Crónica de José Caria Luís
Na senda dos dois capítulos anteriores, lamento ter de concluir que alguma populaça tuga seja teimosa que nem asno velho. Então, como é possível que, num processo de confinamento que até se estava a revelar eficaz, se assista ao regredir ao ponto de se passar de bestiais a bestas, tal como disse um dia um destacado dirigente do nosso futebol?

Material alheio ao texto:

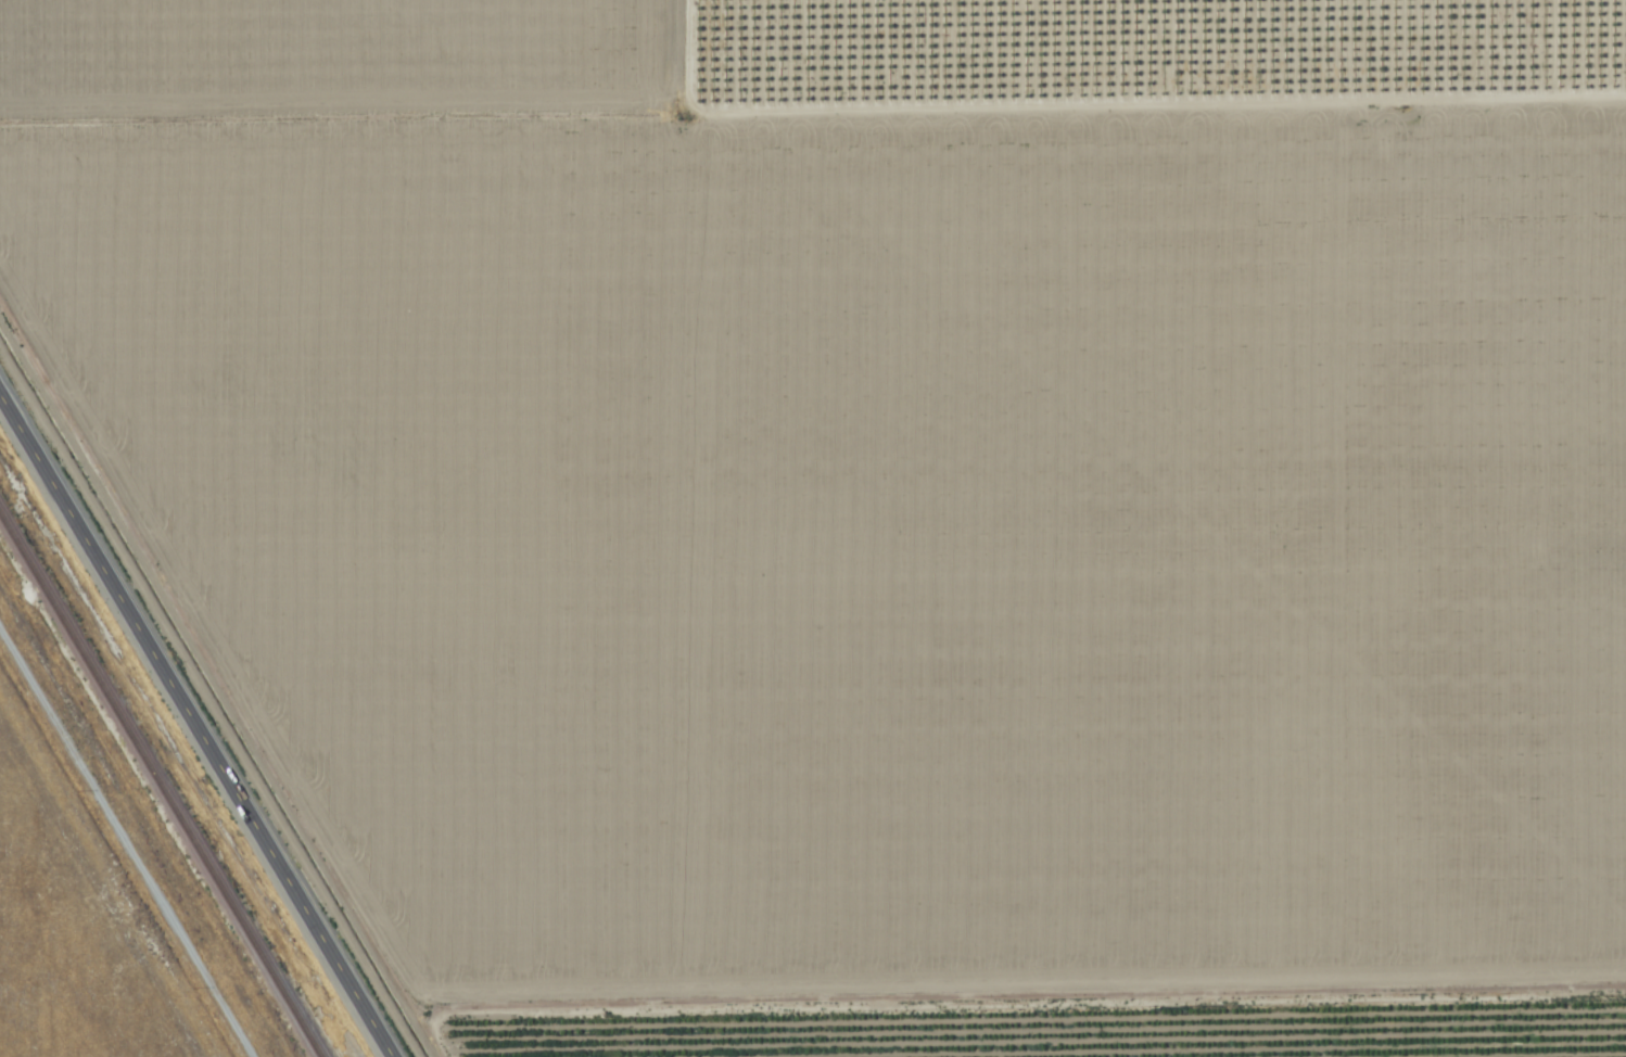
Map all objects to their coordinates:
road: (199, 721)
railway: (159, 786)
crop: (148, 806)
road: (132, 834)
park: (54, 961)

Segundo alguma Imprensa, Portugal estaria a ser um modelo de cidadania, dando uma grande lição civilizacional ao mundo. E agora? Aqueles que, em março, açambarcaram papel higiénico às toneladas, ainda têm com que limpar o dito cujo, mas os outros, os mais sensatos, nem isso. Bom, mas como a cada passo se vê na imprensa escrita e falada, já para não falar dos mui sabedores facebookianos e instagrameiros, o que é preciso é ter fé. Não passa nada, tudo vai ser como dantes… Isto, se à frase retirarmos todos os que se finaram e os danos colaterais associados, as empresas que encerraram portas, o caótico desemprego e a situação crítica em que se encontram milhares – não sei se milhões – de famílias, então fé nisso. Se atendermos ao sentido da epígrafe, e evocando o tema Covidis, sabemos mais hoje que ontem. Pelos vistos, se o Seguro já não morreu de velho, se a Esperança é a última a morrer, e se a fria e calculista dona Prudência terá ido aos enterros de ambos… então, haja prudência! E está tudo dito.

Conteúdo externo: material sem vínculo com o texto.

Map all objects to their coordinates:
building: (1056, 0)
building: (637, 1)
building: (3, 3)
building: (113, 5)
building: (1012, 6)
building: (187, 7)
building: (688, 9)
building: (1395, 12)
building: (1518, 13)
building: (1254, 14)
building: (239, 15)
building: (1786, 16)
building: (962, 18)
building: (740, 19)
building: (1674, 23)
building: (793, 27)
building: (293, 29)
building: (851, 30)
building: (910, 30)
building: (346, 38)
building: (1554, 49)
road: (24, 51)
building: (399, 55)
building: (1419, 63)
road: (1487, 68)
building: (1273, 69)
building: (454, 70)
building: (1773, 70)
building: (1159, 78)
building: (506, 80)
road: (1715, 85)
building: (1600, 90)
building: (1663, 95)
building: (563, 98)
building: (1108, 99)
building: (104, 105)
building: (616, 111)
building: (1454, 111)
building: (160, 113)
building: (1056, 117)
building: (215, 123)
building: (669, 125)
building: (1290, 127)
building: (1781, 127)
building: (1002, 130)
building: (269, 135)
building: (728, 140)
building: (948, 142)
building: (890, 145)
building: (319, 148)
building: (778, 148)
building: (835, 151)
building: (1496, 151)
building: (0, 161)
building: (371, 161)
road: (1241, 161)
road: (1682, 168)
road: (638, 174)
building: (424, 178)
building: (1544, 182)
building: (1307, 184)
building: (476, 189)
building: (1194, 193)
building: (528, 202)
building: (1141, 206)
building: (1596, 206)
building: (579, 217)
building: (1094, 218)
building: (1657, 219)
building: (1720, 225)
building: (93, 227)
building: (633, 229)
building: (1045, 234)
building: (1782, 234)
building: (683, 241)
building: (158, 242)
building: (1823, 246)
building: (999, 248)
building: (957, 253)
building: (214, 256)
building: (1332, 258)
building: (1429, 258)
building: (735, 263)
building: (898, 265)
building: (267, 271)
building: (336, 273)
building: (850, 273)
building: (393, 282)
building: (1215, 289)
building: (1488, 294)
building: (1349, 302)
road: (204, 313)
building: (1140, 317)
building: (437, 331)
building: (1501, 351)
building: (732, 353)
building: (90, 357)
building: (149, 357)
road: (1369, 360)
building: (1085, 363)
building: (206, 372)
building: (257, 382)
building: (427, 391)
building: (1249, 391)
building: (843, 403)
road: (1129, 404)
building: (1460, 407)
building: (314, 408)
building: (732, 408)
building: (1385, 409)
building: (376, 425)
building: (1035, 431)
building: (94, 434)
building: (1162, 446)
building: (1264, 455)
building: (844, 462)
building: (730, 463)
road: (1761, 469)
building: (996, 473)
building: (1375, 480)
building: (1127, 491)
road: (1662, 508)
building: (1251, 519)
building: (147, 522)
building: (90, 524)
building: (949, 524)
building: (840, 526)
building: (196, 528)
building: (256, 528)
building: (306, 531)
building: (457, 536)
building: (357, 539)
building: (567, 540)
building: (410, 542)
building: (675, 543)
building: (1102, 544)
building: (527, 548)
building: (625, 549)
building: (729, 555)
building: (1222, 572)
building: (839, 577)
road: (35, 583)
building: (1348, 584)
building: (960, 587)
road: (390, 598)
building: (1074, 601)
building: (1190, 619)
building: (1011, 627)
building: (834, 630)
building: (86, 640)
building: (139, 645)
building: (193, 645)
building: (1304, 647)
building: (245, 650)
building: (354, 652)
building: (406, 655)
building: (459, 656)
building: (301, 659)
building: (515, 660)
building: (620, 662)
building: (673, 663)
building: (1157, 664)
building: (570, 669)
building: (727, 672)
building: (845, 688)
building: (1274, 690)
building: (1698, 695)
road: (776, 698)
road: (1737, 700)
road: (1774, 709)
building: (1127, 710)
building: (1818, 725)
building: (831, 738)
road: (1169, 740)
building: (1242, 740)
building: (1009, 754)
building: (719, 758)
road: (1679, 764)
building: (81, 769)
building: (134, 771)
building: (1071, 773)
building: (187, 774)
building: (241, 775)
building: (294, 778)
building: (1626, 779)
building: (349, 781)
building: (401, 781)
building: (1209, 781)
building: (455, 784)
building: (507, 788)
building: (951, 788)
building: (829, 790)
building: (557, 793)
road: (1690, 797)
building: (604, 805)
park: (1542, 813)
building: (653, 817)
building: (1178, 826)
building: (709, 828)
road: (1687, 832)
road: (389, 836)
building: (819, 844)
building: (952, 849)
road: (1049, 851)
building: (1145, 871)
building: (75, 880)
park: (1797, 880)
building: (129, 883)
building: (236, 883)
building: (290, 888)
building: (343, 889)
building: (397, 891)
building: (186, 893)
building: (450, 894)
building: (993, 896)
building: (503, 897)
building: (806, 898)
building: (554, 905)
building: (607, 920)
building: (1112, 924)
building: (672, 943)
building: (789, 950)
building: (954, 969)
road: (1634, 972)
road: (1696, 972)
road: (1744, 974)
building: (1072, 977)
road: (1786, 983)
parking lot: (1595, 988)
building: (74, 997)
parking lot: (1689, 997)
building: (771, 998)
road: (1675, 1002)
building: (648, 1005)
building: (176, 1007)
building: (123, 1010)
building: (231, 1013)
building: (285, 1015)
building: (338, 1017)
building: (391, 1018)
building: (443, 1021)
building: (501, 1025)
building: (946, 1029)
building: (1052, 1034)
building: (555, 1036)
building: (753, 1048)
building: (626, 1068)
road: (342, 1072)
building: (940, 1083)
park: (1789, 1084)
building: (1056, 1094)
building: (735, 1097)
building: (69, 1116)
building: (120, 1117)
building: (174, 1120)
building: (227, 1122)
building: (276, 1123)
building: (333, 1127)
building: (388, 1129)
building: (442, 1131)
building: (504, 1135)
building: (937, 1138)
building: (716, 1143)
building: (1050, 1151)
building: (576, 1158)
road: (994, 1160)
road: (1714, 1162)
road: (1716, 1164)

Longe estava a rapaziada de 40 e 50 de pensar que alguns dos seus membros ainda iriam passar por uma coisa daquelas. Na altura, o sofrimento era de outro tipo, ainda que, no que concernia à carência alimentar, haja alguma similitude. Mas o pessoal de antanho não era herói e também se assustava. Quando, pelo mês de maio, no interior das suas precárias habitações, viam o clarão do relâmpago e, 343m/s depois (sabíamos da Escola) ouviam o ribombar do trovão, era sabido que se instalava a confusão no lar. Com as tarefas já, mais ou menos, distribuídas – mercê de sustos em anos anteriores – cada qual tentava minorar os efeitos do acerto de contas com o Criador. Por maior que fosse a carga de água, a bátega batida a vento que assobiava por entre as frestas das telhas de canudo, nunca as rezas, os gritos e as lamúrias eram dirigidas a São Pedro. Os apelos eram, em primeira instância, dirigidos a Santa Bárbara e a São Jerónimo. Alguém nado, criado e instruído em remotas civilizações terá espalhado que estas eram as duas personagens padroeiras para as trovoadas, daí que as rezas lhes eram sempre dirigidas. No entanto, tendo em conta todo o tipo de carências da época, nunca os vi nas imagens que havia por casa. Os fabricantes, já a pensar no volume de negócio e chorudos lucros, eram uns autênticos vendilhões do Templo. Queriam lá eles saber se o povo orava a A, B ou C… Enquanto a mãe, depois de acender a candeia de azeite, procurava um lençol para cobrir os espelhos da casa e o terço para rezar, os miúdos acercavam-se da capoeira e enquanto um pegava numa galinha, o outro atava-lhe a uma pata, por meio de guita de sisal, uma enxada velha que por ali estivesse desprezada. A prioridade ia para a galinha choca, já que, se o não fizessem, os pintos podiam sair malucos, diziam as velhas.
*Artigo publicado na edição de julho do Jornal de Cá.